> [Consegna] Prosegui il testo sulla discriminazione sul lavoro verso le donne in gravidanza, partendo subito dopo la sua ultima frase.

=== Testo fornito ===

Una richiesta di aiuto quantificata in circa 22,000 visite effettuate al sito dell’associazione. Tra i tipi di discriminazione più frequenti, ci sono quelli che forzerebbero le madri a tagliare le ore di lavoro, a subire pressioni per tornare al lavoro subito dopo la maternità e in alcuni casi, per fare in modo che esse lascino il posto di lavoro.
Tra le storie più drammatiche raccolte da Citizens Advice, c’è quella di una donna che racconta di come il suo datore di lavoro le avesse tagliato molte ore settimanali non appena ricevuta la notizia della propria gravidanza. Nella vicenda l’uomo ha prima risposto che il carico del lavoro era diminuito; assumendo poi nuovo staff per coprire invece le stesse mansioni.
Un’altra donna racconta invece di come avesse contattato il datore di lavoro per chiedere spiegazioni sul mancato ricevimento dell’assegno di maternità. Le fu risposto che era stata licenziata durante il periodo di pausa per la maternità. Secondo il rapporto, la discriminazione verso le donne incinte sta invece aumentando; nonostante sia del tutto illegale.

=== Voci elencate ===

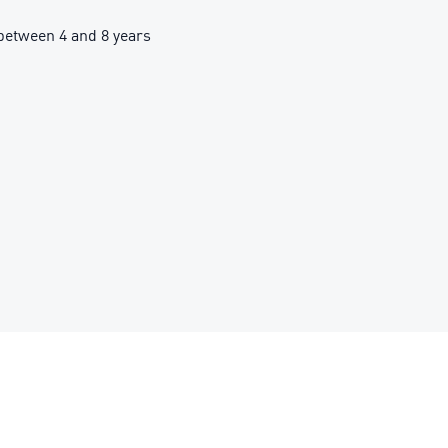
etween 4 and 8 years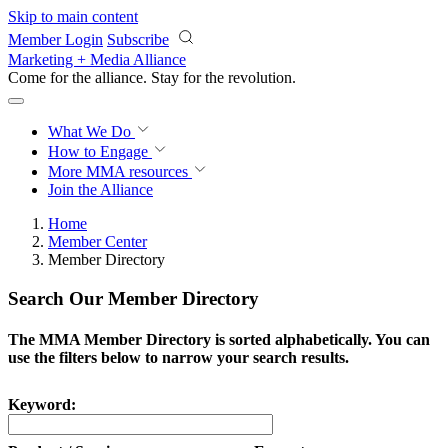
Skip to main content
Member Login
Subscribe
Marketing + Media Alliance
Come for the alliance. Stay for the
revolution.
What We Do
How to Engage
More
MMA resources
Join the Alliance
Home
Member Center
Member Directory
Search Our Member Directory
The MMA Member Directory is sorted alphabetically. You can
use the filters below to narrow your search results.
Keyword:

===
=== Voci elencate ===

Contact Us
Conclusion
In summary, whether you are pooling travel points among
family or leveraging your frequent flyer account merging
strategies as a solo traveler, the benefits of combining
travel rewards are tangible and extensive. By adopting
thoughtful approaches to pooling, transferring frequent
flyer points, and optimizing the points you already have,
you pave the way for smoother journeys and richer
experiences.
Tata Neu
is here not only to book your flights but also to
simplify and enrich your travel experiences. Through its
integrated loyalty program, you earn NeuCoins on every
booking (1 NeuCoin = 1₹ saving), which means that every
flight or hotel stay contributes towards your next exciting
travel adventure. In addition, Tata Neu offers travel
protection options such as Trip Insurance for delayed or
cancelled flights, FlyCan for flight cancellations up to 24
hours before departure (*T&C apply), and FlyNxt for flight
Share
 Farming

===
=== Voci elencate ===

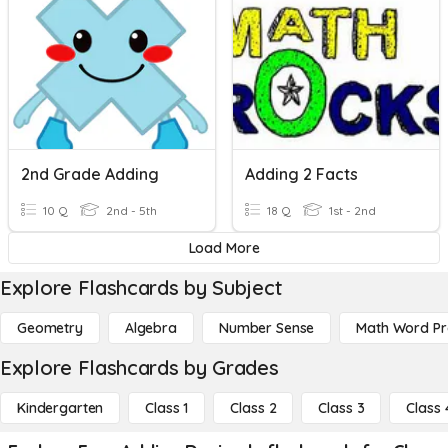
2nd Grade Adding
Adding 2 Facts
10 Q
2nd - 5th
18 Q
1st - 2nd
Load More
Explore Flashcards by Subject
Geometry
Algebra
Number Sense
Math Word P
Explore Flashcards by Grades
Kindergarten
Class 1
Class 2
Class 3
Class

===

> [Risultato esercizio]
Solo nel marzo scorso una ricerca commissionata dal governo, ha certificato come tre quarti delle donne incinte e neomamme sperimenti una forma di discriminazione sul posto di lavoro e una su nove ha perso il lavoro in conseguenza di essa.
Lo studio, condotto dalla Equality and Human Rights Commission (ECHR) suggerisce come la discriminazione sia aumentata in maniera significativa negli ultimi anni; dal 2005 sarebbe cresciuta del 45%. Non è proprio una buona notizia per le donne.